* **GIVEN RECORDS**
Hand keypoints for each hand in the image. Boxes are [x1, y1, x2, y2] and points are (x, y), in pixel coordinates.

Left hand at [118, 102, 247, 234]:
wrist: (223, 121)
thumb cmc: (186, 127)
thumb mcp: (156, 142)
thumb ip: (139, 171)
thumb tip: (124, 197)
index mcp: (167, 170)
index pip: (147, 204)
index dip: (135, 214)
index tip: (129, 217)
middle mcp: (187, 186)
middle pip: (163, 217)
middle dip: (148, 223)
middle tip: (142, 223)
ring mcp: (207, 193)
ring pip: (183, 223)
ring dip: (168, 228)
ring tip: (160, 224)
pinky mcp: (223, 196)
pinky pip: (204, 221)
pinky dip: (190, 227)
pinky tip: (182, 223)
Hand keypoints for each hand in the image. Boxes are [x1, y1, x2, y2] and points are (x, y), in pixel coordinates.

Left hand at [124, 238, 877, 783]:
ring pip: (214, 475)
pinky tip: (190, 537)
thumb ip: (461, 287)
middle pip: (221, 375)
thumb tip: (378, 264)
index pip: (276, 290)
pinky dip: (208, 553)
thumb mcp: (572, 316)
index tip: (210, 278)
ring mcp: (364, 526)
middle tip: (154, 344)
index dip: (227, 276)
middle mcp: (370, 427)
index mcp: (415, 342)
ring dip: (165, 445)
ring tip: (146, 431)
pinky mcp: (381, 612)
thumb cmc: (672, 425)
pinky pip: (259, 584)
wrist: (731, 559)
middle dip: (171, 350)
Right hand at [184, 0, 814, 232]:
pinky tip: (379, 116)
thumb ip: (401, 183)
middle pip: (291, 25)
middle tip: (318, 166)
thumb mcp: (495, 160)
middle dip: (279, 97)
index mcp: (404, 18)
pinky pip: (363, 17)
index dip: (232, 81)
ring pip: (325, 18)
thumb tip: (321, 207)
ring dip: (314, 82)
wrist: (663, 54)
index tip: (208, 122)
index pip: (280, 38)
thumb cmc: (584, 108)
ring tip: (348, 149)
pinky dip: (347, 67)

* **EXERCISE**
Everything from the line containing "ring tip: (160, 224)" through the line containing "middle pip: (221, 375)" in the material above should be retyped exactly, both ends included, and nothing more.

* **RESULT OF THIS EXERCISE**
ring tip: (160, 224)
pinky mcp: (223, 196)
pinky pip: (204, 221)
pinky dip: (190, 227)
pinky tip: (182, 223)
Hand keypoints for each hand in the image. Boxes are [x1, y1, x2, y2] and points are (x, y), in pixel coordinates.

Left hand at [124, 238, 877, 783]:
ring pip: (214, 475)
pinky tip: (190, 537)
thumb ip: (461, 287)
middle pip: (221, 375)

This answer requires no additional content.